### Фрагмент документа
Глава XIX. ПАРИЖ И ЦИММЕРВАЛЬД

19 ноября 1914 г. я переехал границу Франции в качестве военного корреспондента "Киевской мысли". Я принял предложение газеты тем охотнее, что оно давало мне возможность ближе подойти к войне. Париж был печален, улицы по вечерам погружались во тьму. Налетали цеппелины. После задержания немецких армий на Марне война становилась все требовательнее и беспощаднее. В безбрежном хаосе, пожиравшем Европу, при молчании рабочих масс, обманутых и преданных социал-демократией, развивали свою автоматическую силу машины истребления. Капиталистическая цивилизация доводила себя до абсурда, пытаясь пробить толстый череп человечества.

В тот момент, когда немцы приближались к Парижу, а буржуазные французские патриоты покидали его, два русских эмигранта поставили в Париже маленькую ежедневную газету на русском языке. Она имела своей задачей разъяснять заброшенным в Париж русским развертывающиеся события и не давать угаснуть духу международной солидарности. Перед выпуском первого номера в "кассе" издания имелось ровным счетом 30 франков. Ни один "здравомыслящий" человек не мог верить, чтобы можно было с таким основным капиталом издавать ежедневную газету. И действительно: не реже чем раз в неделю газета, несмотря на бесплатный труд редакции и сотрудников, переживала такой кризис, что, казалось, выхода нет. Но выход находился. Голодали преданные своей газете наборщики, редакторы носились по городу в поисках за несколькими десятками франков -- и очередной номер выходил. Так, под ударами дефицита и цензуры, исчезая и немедленно же появляясь под новым именем, газета просуществовала в течение 2 лет, т. е. до февральской революции 1917 г. По приезде в Париж я стал усердно работать в "Нашем слове", которое тогда еще называлось "Голосом". Ежедневная газета явилась для меня самого важным орудием ориентировки в развертывающихся событиях. Опыт "Нашего слова" оказался полезен мне позже, когда пришлось близко подойти к военному делу.

### Рабочие задания
- A) Переведите на английский язык предложение из фрагмента документа: «Париж был печален, улицы по вечерам погружались во тьму».
- B) Перепишите фрагмент документа со слов «19 ноября 1914» по слова «толстый череп человечества.» включительно, заменив «цеппелины» на «аэропланы».
Приведённые далее записи для работы не нужны.

### Исходные материалы

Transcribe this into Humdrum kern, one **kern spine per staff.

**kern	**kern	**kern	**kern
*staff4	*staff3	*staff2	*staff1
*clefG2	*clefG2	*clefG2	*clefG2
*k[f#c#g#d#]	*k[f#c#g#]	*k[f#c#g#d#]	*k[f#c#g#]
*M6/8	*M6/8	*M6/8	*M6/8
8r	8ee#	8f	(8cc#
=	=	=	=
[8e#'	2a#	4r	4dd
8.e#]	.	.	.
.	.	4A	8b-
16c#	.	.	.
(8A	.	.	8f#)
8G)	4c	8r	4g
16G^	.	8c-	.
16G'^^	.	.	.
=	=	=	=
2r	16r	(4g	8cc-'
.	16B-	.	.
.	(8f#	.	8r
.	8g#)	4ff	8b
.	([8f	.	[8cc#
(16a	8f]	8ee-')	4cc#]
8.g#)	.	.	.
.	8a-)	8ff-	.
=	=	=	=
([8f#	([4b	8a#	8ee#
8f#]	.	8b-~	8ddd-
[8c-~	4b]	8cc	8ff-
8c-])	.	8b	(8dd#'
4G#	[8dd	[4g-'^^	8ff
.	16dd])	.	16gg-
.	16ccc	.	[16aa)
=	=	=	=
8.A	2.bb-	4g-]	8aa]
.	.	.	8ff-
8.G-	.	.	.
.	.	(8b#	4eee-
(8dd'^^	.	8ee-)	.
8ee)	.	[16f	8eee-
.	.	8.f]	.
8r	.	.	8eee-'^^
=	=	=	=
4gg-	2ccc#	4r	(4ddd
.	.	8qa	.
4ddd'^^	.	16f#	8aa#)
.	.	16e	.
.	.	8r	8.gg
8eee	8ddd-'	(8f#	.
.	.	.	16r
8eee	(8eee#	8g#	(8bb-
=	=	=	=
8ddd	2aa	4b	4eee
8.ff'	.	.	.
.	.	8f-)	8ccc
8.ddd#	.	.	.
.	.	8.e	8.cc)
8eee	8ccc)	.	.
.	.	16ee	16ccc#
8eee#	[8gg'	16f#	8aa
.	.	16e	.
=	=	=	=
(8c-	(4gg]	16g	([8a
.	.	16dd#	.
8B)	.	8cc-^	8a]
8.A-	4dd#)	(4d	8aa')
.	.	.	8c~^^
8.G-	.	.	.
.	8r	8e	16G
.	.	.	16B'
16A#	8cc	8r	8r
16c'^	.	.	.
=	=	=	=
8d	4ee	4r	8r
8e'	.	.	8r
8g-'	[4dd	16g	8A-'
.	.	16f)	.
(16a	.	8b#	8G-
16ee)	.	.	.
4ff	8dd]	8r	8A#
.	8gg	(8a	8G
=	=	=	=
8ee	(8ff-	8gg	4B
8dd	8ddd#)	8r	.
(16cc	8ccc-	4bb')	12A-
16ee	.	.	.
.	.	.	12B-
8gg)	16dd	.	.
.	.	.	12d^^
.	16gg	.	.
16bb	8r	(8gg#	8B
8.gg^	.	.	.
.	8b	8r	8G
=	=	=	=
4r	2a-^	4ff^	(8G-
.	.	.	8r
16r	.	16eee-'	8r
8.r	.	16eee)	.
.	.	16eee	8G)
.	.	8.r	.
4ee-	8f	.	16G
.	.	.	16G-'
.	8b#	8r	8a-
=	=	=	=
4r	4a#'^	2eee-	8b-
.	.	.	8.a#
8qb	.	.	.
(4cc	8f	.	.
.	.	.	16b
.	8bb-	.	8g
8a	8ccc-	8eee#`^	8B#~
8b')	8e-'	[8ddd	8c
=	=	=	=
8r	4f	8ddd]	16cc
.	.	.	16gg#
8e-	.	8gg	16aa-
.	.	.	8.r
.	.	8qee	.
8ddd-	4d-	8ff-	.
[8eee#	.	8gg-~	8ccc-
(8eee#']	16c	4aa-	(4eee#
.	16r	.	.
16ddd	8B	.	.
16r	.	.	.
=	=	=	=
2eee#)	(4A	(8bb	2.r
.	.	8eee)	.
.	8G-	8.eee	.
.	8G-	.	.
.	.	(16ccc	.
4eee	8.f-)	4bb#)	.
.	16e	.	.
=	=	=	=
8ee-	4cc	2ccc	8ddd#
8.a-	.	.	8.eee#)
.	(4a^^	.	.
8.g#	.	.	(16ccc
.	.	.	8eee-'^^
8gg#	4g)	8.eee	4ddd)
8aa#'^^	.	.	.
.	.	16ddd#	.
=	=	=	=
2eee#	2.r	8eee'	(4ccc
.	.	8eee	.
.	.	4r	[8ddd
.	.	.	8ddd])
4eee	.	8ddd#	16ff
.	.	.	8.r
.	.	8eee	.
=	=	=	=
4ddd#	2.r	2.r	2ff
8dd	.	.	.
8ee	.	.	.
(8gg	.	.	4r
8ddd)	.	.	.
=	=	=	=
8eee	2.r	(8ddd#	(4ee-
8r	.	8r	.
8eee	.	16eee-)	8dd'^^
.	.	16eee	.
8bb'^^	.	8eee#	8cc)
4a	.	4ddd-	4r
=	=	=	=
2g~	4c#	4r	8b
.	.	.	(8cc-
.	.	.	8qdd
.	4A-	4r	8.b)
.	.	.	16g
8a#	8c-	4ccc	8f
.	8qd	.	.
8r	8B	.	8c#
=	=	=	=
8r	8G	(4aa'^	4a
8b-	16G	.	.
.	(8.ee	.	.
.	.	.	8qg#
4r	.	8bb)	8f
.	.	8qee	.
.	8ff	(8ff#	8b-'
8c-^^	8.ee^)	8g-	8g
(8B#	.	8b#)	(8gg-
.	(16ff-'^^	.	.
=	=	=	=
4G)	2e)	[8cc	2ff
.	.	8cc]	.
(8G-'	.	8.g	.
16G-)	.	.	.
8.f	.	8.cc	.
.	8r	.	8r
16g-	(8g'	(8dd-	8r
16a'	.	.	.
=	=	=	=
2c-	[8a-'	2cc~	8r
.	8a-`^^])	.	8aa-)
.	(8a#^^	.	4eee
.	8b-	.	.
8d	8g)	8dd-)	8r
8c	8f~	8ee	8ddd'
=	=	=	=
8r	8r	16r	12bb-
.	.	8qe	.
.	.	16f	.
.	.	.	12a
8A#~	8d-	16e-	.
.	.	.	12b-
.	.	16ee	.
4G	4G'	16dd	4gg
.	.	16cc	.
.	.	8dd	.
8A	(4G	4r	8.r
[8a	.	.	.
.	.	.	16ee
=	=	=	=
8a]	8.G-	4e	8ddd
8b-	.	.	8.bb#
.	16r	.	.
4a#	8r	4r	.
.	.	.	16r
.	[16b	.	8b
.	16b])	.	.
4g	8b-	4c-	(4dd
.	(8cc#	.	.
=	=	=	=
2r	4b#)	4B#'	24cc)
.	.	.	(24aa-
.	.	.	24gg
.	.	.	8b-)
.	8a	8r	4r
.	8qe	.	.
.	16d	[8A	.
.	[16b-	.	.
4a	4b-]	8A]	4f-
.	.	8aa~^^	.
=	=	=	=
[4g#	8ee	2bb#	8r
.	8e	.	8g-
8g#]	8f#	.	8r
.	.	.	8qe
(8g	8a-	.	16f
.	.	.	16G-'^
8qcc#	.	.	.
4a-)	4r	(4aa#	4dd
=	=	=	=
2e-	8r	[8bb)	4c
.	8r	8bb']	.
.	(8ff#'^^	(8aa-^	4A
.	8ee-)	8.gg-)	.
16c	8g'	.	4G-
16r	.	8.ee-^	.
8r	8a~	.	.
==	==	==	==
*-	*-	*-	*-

### Результаты
- A) Paris was sad; in the evenings the streets sank into darkness.

- B)
19 ноября 1914 г. я переехал границу Франции в качестве военного корреспондента "Киевской мысли". Я принял предложение газеты тем охотнее, что оно давало мне возможность ближе подойти к войне. Париж был печален, улицы по вечерам погружались во тьму. Налетали аэропланы. После задержания немецких армий на Марне война становилась все требовательнее и беспощаднее. В безбрежном хаосе, пожиравшем Европу, при молчании рабочих масс, обманутых и преданных социал-демократией, развивали свою автоматическую силу машины истребления. Капиталистическая цивилизация доводила себя до абсурда, пытаясь пробить толстый череп человечества.